Set down the listing below again, exactly as written.

EXTRACTED INFORMATION

= = = =

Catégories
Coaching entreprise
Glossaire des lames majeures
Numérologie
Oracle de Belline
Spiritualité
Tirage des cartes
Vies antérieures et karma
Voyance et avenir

= = = =

SOLUTION TO THIS EXERCISE
Catégories
Coaching entreprise
Glossaire des lames majeures
Numérologie
Oracle de Belline
Spiritualité
Tirage des cartes
Vies antérieures et karma
Voyance et avenir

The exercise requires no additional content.